Research

Our research is focused on the integrative computational analysis of biomedical data to probe molecular mechanisms of chromatin regulation and quantitative pathophysiology of disease.

Chromatin is a dynamic system that can be remodeled by chemical modifications, adjusting nucleosome positions, changing physical contacts between chromatin sites, binding regulatory proteins and RNAs, and other mechanisms. These mechanisms of chromatin remodeling are essential for the control of gene activity and other genomic functions. Malfunction of chromatin regulation is involved in various diseases including many types of cancer. We probe the mechanisms of chromatin regulation using large-scale approaches of quantitative epigenomics, combined with more focused approaches of biochemistry and genetics to test specific mechanistic hypotheses generated by computational analyses. When necessary, we develop new computational methods to advance these analyses.

A separate but overlapping area of our research is quantitative analysis of electronic medical records, which can provide new insights into pathophysiology of disease, help improve diagnosis, and inform patient’s treatment. We are especially interested in the computational analysis of standard clinical measurements widely performed in large patient cohorts, for example basic blood tests, which provide a variety of numerical parameters reflecting important aspects of patient’s physiology at a given timepoint.

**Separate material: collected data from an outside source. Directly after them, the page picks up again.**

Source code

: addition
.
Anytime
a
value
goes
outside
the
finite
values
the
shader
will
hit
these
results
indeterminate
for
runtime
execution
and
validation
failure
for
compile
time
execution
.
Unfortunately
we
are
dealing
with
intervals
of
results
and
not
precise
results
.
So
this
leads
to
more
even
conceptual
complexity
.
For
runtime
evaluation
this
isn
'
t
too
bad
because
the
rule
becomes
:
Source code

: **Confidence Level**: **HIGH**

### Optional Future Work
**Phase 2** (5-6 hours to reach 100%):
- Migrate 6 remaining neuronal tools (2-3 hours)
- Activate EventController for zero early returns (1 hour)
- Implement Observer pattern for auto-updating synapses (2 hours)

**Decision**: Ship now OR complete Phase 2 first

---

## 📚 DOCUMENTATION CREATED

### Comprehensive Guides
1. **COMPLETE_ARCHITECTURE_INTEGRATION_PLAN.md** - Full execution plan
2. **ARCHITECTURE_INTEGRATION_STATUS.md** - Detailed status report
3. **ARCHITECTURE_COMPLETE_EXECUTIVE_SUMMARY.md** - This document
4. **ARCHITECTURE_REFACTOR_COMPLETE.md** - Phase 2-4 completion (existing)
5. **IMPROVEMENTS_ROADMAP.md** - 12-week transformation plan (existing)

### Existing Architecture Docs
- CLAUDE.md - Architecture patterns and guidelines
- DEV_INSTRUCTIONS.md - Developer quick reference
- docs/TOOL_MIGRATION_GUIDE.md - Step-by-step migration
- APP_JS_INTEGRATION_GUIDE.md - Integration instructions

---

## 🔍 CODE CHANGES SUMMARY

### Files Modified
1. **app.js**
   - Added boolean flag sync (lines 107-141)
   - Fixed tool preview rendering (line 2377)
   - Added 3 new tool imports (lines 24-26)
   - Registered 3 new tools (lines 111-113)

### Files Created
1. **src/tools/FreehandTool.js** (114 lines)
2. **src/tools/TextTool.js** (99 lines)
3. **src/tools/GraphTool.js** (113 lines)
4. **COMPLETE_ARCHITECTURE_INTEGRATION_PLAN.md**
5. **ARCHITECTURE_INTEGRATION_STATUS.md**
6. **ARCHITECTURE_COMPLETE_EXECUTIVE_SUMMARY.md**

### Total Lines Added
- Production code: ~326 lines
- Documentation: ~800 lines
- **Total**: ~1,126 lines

Our lab is involved in intensive collaborations with multiple experimental and clinical research groups that focus on both fundamental and medical aspects of genomic and epigenomic regulation in healthy cells and in disease. For example, these collaborations helped discover a new small molecule that overcomes differentiation arrest in acute myeloid leukemia (Sykes et al, Cell 2016), a new small-molecule inhibitor of drug resistance in fungal infections (Nishikawa et al, Nature 2016), molecular paths of clonal evolution leading to EGFR inhibitor resistance in non-small lung cancers (Hata et al, Nat Med 2016), a key chromatin remodeling mechanism of suppressing pancreatic ductal adenocarcinoma (Kugel et al, Cell 2016), a surprisingly crucial role of macrophages in facilitating electrical conduction in the heart (Hulsmans et al, Cell 2017), and the dependence of developmental body patterning on chromatin compaction by a Polycomb group protein Cbx2 (Lau et al, Science 2017).